Pepsi announced last week that it will lay off around 100 employees at distribution plants that supply the Philadelphia area. This is the latest blow for the city’s new beverage tax, which went into effect in January.
“Unfortunately, after careful consideration of the economic realities created by the recently enacted beverage tax, we have been forced to give notice that we intend to eliminate 80 to 100 positions, including frontline and supervisory roles,” Pepsi spokesman Dave DeCecco said, according to Philly.com.
However, the layoffs could be quickly reversed if the beverage tax is abandoned, according to DeCecco.
“If the tax is struck down or repealed, we plan to bring people back to work,” DeCecco said, according to Reuters.
The tax is currently under appeal in the Commonwealth Court, with arguments anticipated to begin in early April.

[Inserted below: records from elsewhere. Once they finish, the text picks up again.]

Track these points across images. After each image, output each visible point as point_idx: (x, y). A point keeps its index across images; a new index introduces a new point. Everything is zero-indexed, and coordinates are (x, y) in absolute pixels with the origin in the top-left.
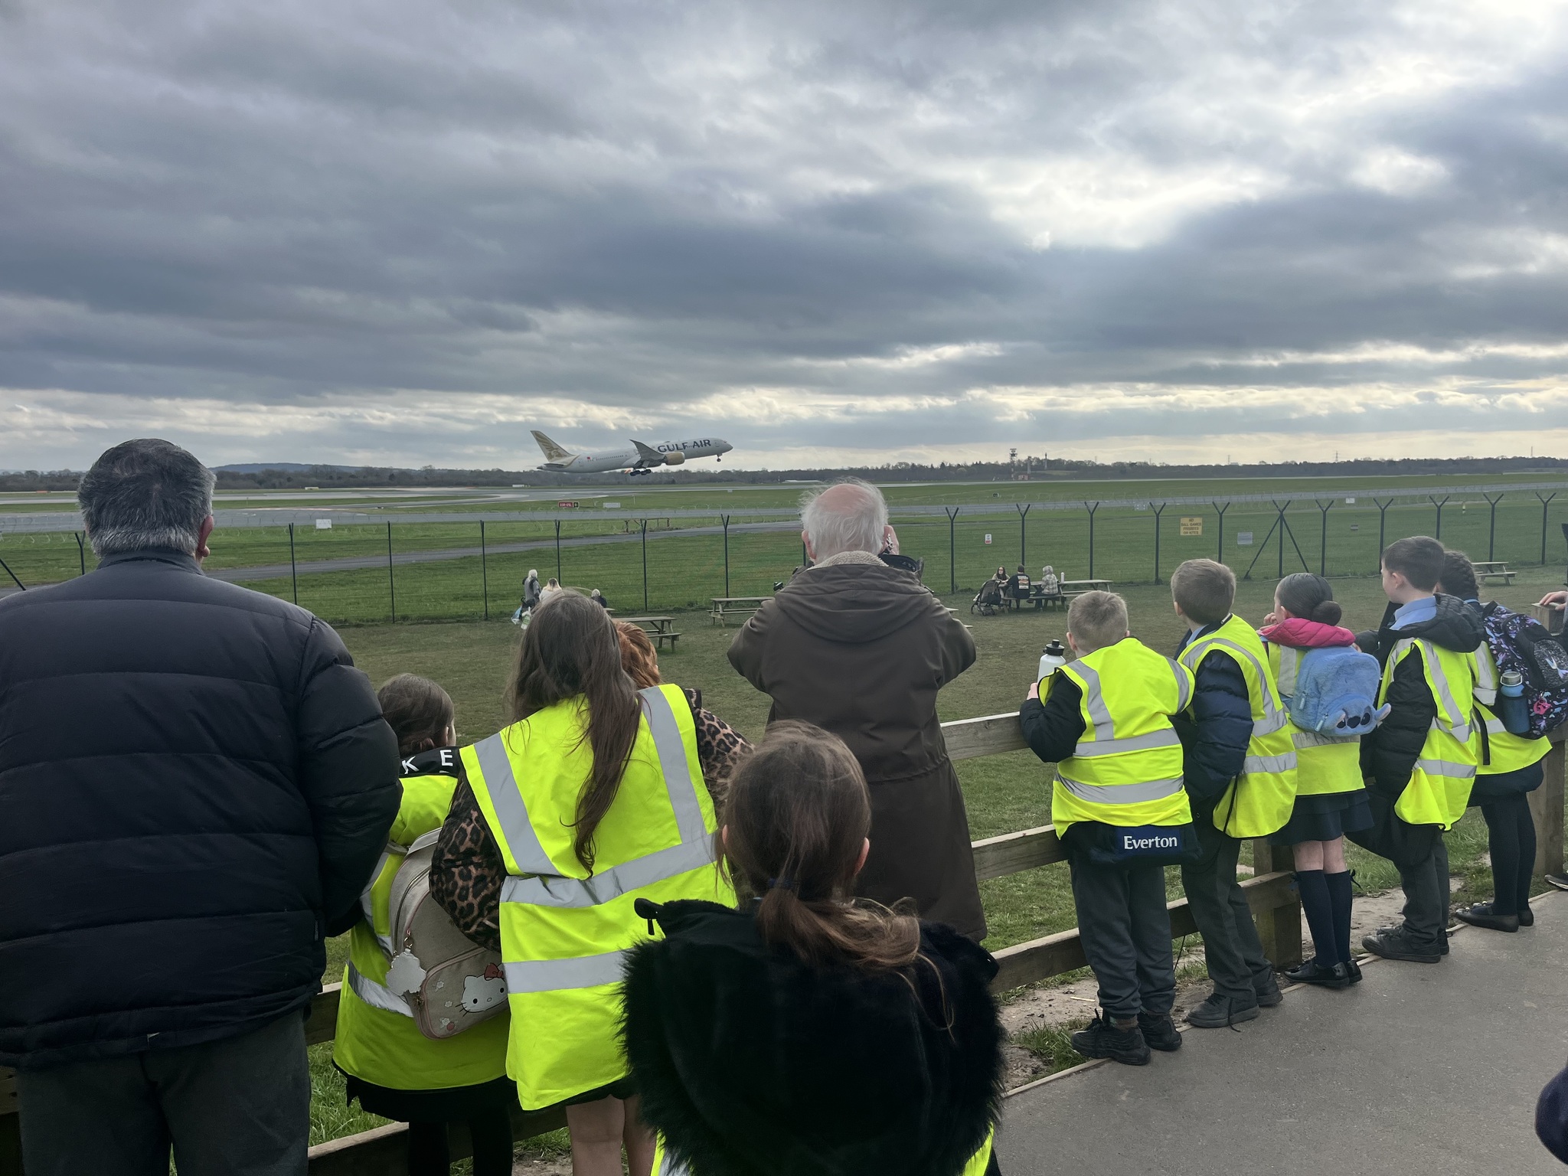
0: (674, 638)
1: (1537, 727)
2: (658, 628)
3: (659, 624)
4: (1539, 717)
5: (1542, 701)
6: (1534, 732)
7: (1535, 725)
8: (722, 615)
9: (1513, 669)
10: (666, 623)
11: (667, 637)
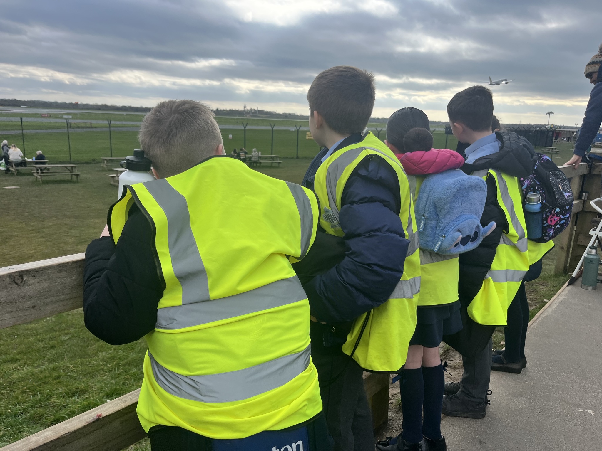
0: (78, 175)
1: (547, 234)
2: (69, 170)
3: (70, 168)
4: (550, 227)
5: (554, 215)
6: (545, 238)
7: (546, 232)
8: (106, 165)
9: (535, 191)
10: (74, 168)
11: (74, 175)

Although it is commonly known as the “soda tax,” the law also includes all “non-100 percent-fruit drinks; sports drinks; sweetened water; energy drinks; pre-sweetened coffee or tea; and nonalcoholic beverages intended to be mixed into an alcoholic drink,” according to the city of Philadelphia’s website.

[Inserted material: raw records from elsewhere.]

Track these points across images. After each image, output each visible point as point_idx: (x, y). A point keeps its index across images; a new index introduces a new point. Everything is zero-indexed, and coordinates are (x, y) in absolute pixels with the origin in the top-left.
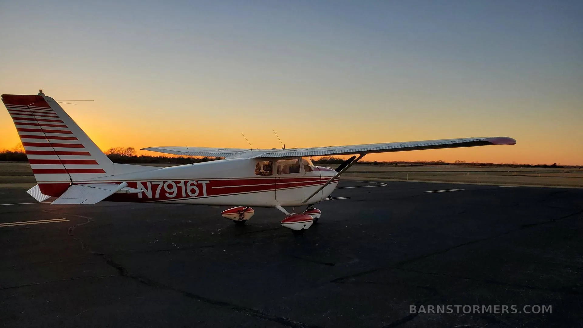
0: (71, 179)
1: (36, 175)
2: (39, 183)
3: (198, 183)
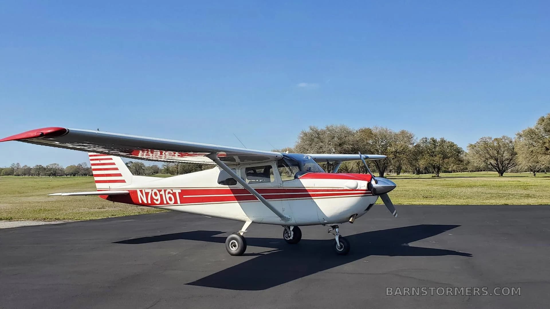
0: (110, 187)
1: (97, 184)
2: (97, 189)
3: (173, 192)
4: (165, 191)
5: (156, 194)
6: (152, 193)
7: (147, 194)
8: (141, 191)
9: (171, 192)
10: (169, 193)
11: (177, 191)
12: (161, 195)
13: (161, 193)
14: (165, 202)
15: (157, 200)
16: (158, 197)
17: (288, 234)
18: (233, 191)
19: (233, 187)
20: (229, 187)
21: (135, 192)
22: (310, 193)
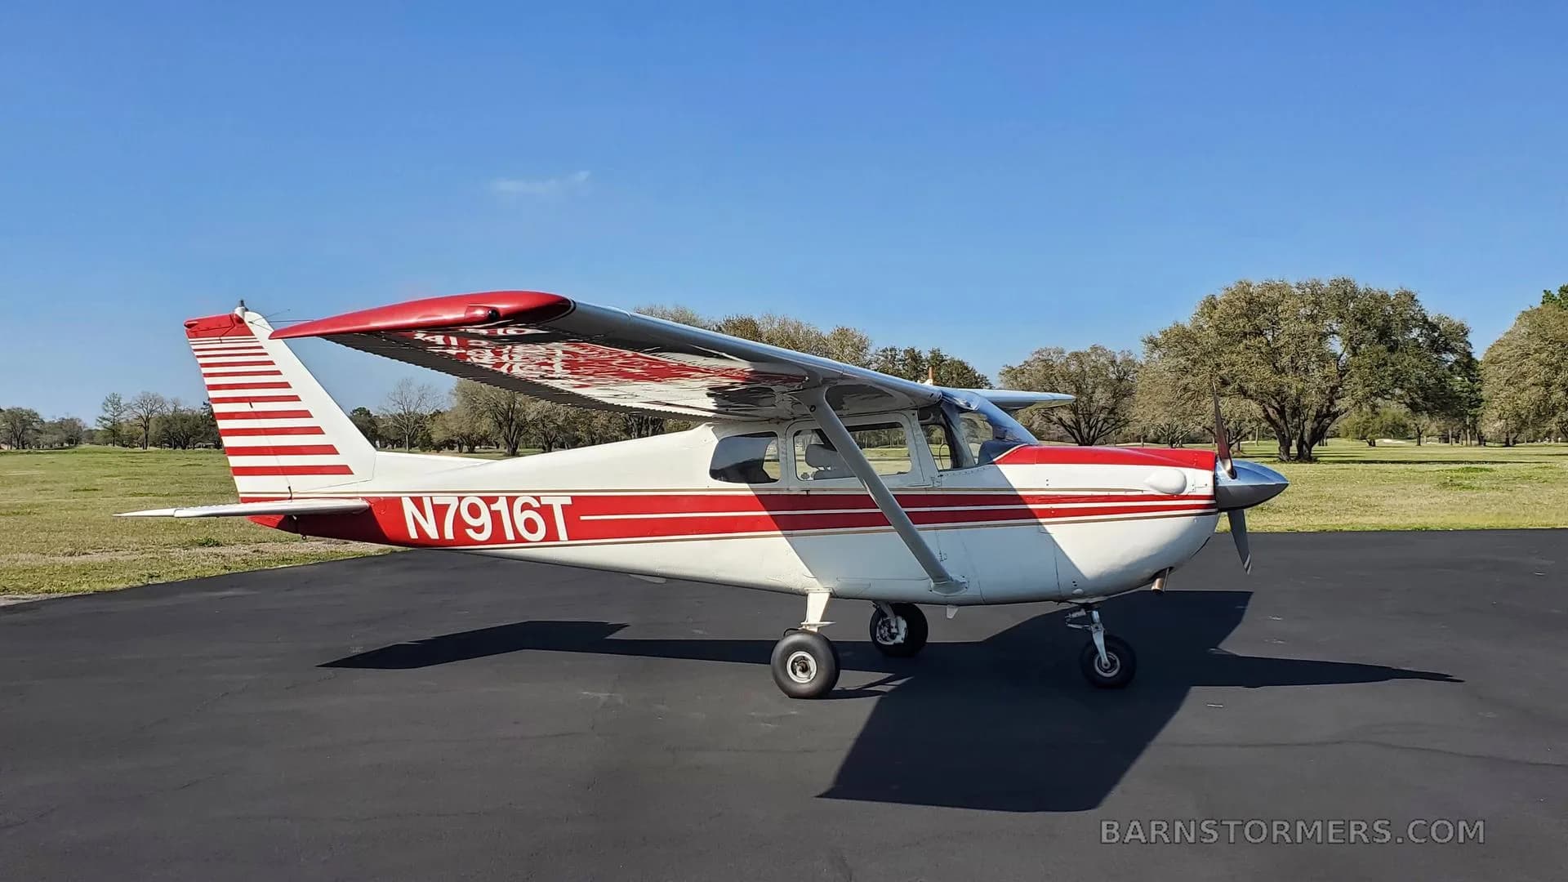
0: (289, 488)
1: (238, 479)
2: (241, 495)
3: (542, 503)
4: (511, 501)
5: (474, 511)
6: (459, 506)
7: (440, 511)
8: (418, 502)
9: (536, 504)
10: (526, 507)
11: (557, 503)
12: (496, 517)
13: (494, 507)
14: (510, 536)
15: (479, 530)
16: (485, 519)
17: (890, 628)
18: (766, 501)
19: (764, 488)
20: (753, 490)
21: (395, 504)
22: (1031, 506)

The tax, passed in June 2016 by the Philadelphia City Council, adds 1.5 cents to every ounce of liquid, which amounts to an 18-cent tax for a 12-ounce can of soda and a $2.16 tax for a 12-pack of soda.

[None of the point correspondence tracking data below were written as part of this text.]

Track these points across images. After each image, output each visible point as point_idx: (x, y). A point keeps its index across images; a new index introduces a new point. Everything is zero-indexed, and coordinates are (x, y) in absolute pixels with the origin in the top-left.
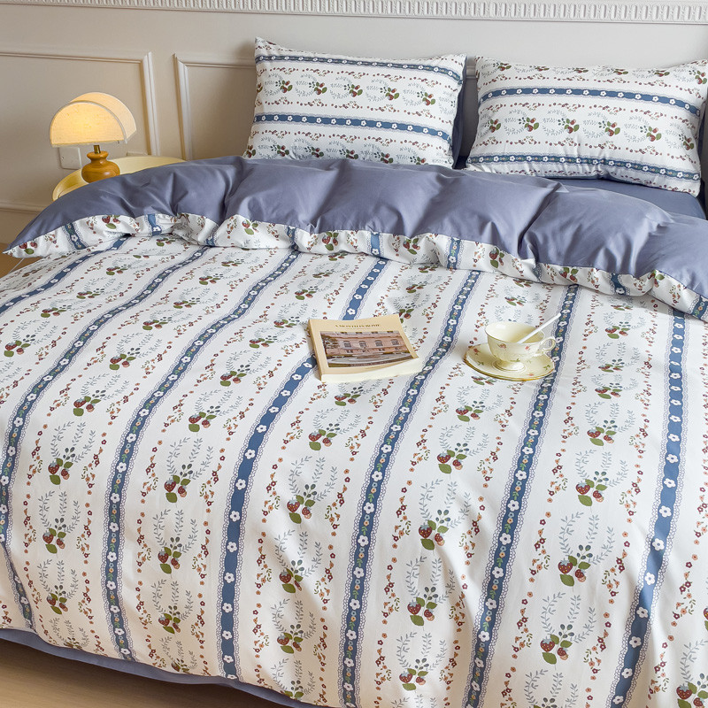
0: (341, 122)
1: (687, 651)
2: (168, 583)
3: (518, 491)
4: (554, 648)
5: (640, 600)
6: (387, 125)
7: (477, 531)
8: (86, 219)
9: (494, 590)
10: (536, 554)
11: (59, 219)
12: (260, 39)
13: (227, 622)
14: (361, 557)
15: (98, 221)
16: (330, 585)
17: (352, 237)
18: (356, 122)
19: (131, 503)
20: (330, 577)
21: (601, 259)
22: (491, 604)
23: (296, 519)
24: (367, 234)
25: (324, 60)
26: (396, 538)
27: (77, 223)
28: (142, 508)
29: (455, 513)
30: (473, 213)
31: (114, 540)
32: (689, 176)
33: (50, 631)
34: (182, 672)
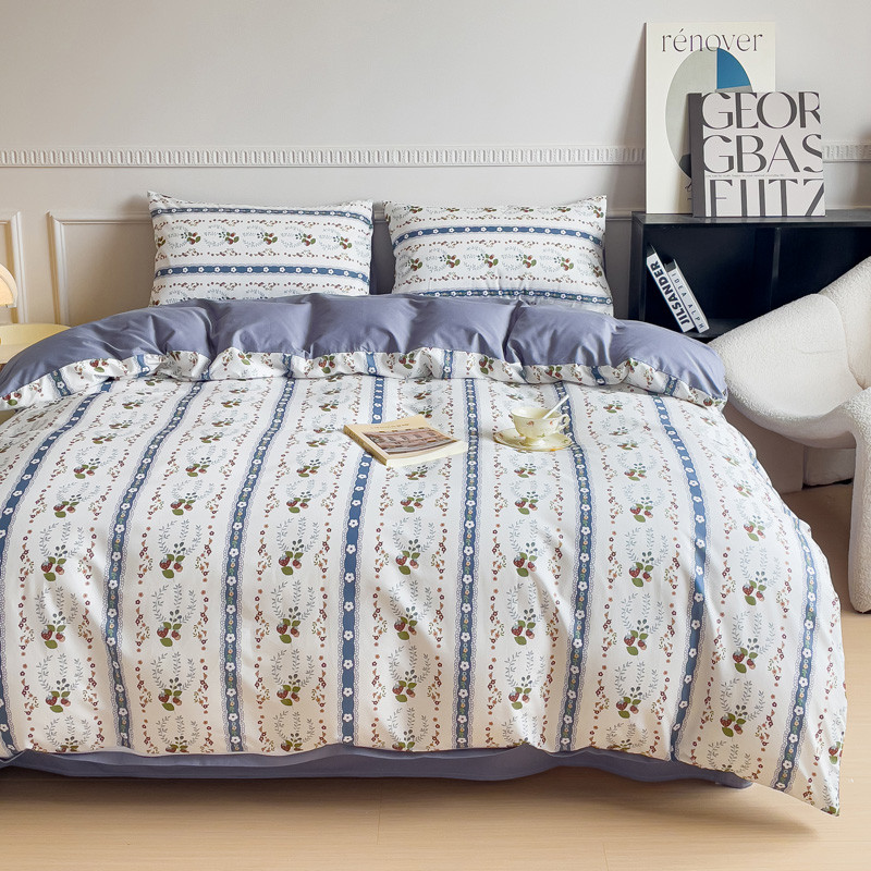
0: (258, 270)
1: (736, 622)
2: (289, 652)
3: (586, 520)
4: (635, 642)
5: (696, 588)
7: (560, 555)
8: (74, 365)
9: (581, 602)
10: (610, 566)
11: (42, 368)
13: (348, 678)
14: (467, 594)
15: (86, 365)
16: (441, 624)
17: (348, 359)
18: (274, 269)
19: (248, 583)
20: (441, 617)
21: (580, 356)
22: (580, 614)
23: (405, 571)
24: (363, 354)
26: (495, 572)
27: (64, 370)
28: (260, 585)
29: (540, 544)
30: (459, 327)
31: (231, 622)
32: (602, 301)
33: (153, 738)
34: (292, 751)
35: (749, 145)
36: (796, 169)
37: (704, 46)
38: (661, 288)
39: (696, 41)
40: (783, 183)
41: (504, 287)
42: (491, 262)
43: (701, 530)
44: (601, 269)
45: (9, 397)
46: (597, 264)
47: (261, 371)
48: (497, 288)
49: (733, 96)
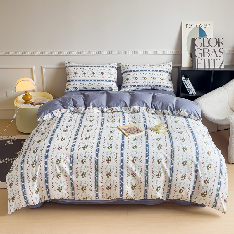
1: (205, 174)
2: (109, 180)
3: (173, 151)
4: (183, 178)
5: (196, 166)
6: (102, 81)
7: (167, 159)
8: (55, 110)
9: (171, 169)
10: (178, 161)
11: (48, 111)
12: (66, 61)
13: (122, 185)
14: (147, 168)
15: (58, 110)
16: (141, 174)
17: (116, 108)
19: (100, 165)
20: (141, 172)
21: (169, 108)
22: (171, 172)
23: (134, 163)
24: (119, 107)
25: (84, 66)
26: (153, 163)
27: (53, 112)
28: (102, 165)
29: (163, 157)
30: (141, 101)
31: (96, 173)
32: (171, 87)
33: (80, 196)
34: (109, 199)
35: (206, 51)
36: (217, 57)
37: (196, 27)
38: (185, 84)
39: (194, 25)
40: (214, 60)
41: (148, 84)
42: (145, 79)
43: (197, 153)
44: (171, 80)
45: (42, 118)
46: (170, 79)
47: (97, 111)
48: (147, 84)
49: (202, 39)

The tax was implemented to finance pre-kindergarten programs, increase funding to public parks and facilities, and improve the health of Philadelphians, according to a statement published online by Mayor James Kenney’s office.
Since the law was enacted, some local consumers and businesses say they have suffered.
Canada Dry Delaware Valley—a local distributor of Canada Dry Ginger Ale, Sunkist, A&W Root Beer, Arizona Iced Tea and Vita Coco—said business fell 45 percent in Philadelphia in the first five weeks of 2017, compared with the same period last year. Total revenue at Brown’s Super Stores, which operates 12 ShopRite and Fresh Grocer supermarkets, fell 15 percent at its six retailers in the city.
According to Bloomberg, the CEO of Brown’s Super Stores, Jeff Brown, said, “In 30 years of business, there’s never been a circumstance in which we’ve ever had a sales decline of any significant amount, I would describe the impact as nothing less than devastating.”
The Commonwealth Foundation, a free-market think tank based in Pennsylvania, condemned the soda tax in an article published on its website last month, saying, “Philadelphia’s mistake should serve as [a] stinging reminder that tax hikes—no matter how seemingly inconsequential or justifiable—can hurt many of the people who can least afford to pay.”
The Commonwealth Foundation said the tax is “putting people out of work and raising the cost of groceries.”
Daren Bakst, a research fellow in agricultural policy at The Heritage Foundation, echoed these sentiments.
“The Philadelphia City Council decided it knew what its city residents should eat and drink. Freedom was apparently not important to them,” Bakst told The Daily Signal in an email. “They didn’t care that it would undermine freedom. They didn’t care that it would hurt small businesses in their city. Nor did they care that a tax like this is regressive, hurting the poor the most because a greater share of the poor’s income goes to food purchases.
“The Philadelphia City Council deserves all the blame that is coming their way. For those unfortunate individuals who are losing their jobs, they can thank this to the arrogance of people who think they should socially engineer diets,” Bakst said.